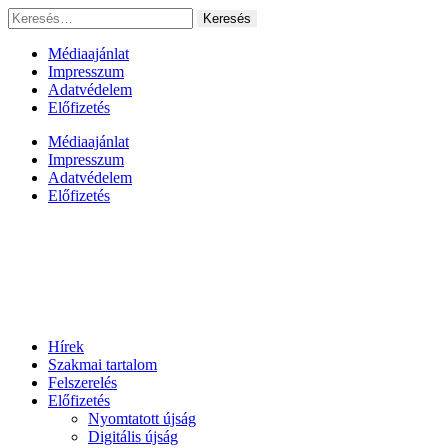
Ugrás
Keresés:
a
tartalomhoz
Médiaajánlat
Impresszum
Adatvédelem
Előfizetés
Médiaajánlat
Impresszum
Adatvédelem
Előfizetés
Hírek
Szakmai tartalom
Felszerelés
Előfizetés
Nyomtatott újság
Digitális újság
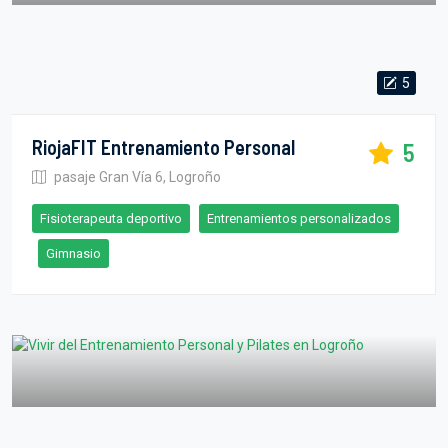
5
RiojaFIT Entrenamiento Personal
5
pasaje Gran Vía 6, Logroño
Fisioterapeuta deportivo
Entrenamientos personalizados
Gimnasio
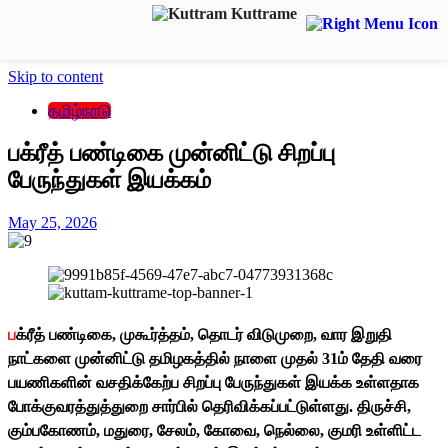
Skip to content
தமிழ்நாடு
பக்ரீத் பண்டிகை முன்னிட்டு சிறப்பு
பேருந்துகள் இயக்கம்
May 25, 2026
ப
க்ரீத் பண்டிகை, முகூர்த்தம், தொடர் விடுமுறை, வார இறுதி
நாட்களை முன்னிட்டு தமிழகத்தில் நாளை முதல் 31ம் தேதி வரை
பயணிகளின் வசதிக்கேற்ப சிறப்பு பேருந்துகள் இயக்க உள்ளதாக
போக்குவரத்துத்துறை சார்பில் தெரிவிக்கப்பட்டுள்ளது. திருச்சி,
கும்பகோணம், மதுரை, சேலம், கோவை, நெல்லை, குமரி உள்ளிட்ட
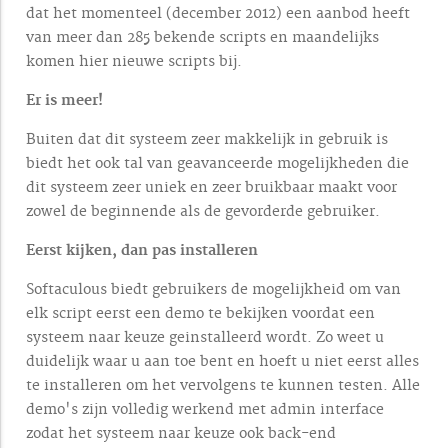
dat het momenteel (december 2012) een aanbod heeft
van meer dan 285 bekende scripts en maandelijks
komen hier nieuwe scripts bij.
Er is meer!
Buiten dat dit systeem zeer makkelijk in gebruik is
biedt het ook tal van geavanceerde mogelijkheden die
dit systeem zeer uniek en zeer bruikbaar maakt voor
zowel de beginnende als de gevorderde gebruiker.
Eerst kijken, dan pas installeren
Softaculous biedt gebruikers de mogelijkheid om van
elk script eerst een demo te bekijken voordat een
systeem naar keuze geinstalleerd wordt. Zo weet u
duidelijk waar u aan toe bent en hoeft u niet eerst alles
te installeren om het vervolgens te kunnen testen. Alle
demo's zijn volledig werkend met admin interface
zodat het systeem naar keuze ook back-end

========================================

■ Work request: Each line from the one containing "பேருந்துகள் இயக்கம்" down to the final line of the records above must be reproduced exactly; no pictures go into the copy.

■ Exercise solution:
பேருந்துகள் இயக்கம்
May 25, 2026
ப
க்ரீத் பண்டிகை, முகூர்த்தம், தொடர் விடுமுறை, வார இறுதி
நாட்களை முன்னிட்டு தமிழகத்தில் நாளை முதல் 31ம் தேதி வரை
பயணிகளின் வசதிக்கேற்ப சிறப்பு பேருந்துகள் இயக்க உள்ளதாக
போக்குவரத்துத்துறை சார்பில் தெரிவிக்கப்பட்டுள்ளது. திருச்சி,
கும்பகோணம், மதுரை, சேலம், கோவை, நெல்லை, குமரி உள்ளிட்ட
dat het momenteel (december 2012) een aanbod heeft
van meer dan 285 bekende scripts en maandelijks
komen hier nieuwe scripts bij.
Er is meer!
Buiten dat dit systeem zeer makkelijk in gebruik is
biedt het ook tal van geavanceerde mogelijkheden die
dit systeem zeer uniek en zeer bruikbaar maakt voor
zowel de beginnende als de gevorderde gebruiker.
Eerst kijken, dan pas installeren
Softaculous biedt gebruikers de mogelijkheid om van
elk script eerst een demo te bekijken voordat een
systeem naar keuze geinstalleerd wordt. Zo weet u
duidelijk waar u aan toe bent en hoeft u niet eerst alles
te installeren om het vervolgens te kunnen testen. Alle
demo's zijn volledig werkend met admin interface
zodat het systeem naar keuze ook back-end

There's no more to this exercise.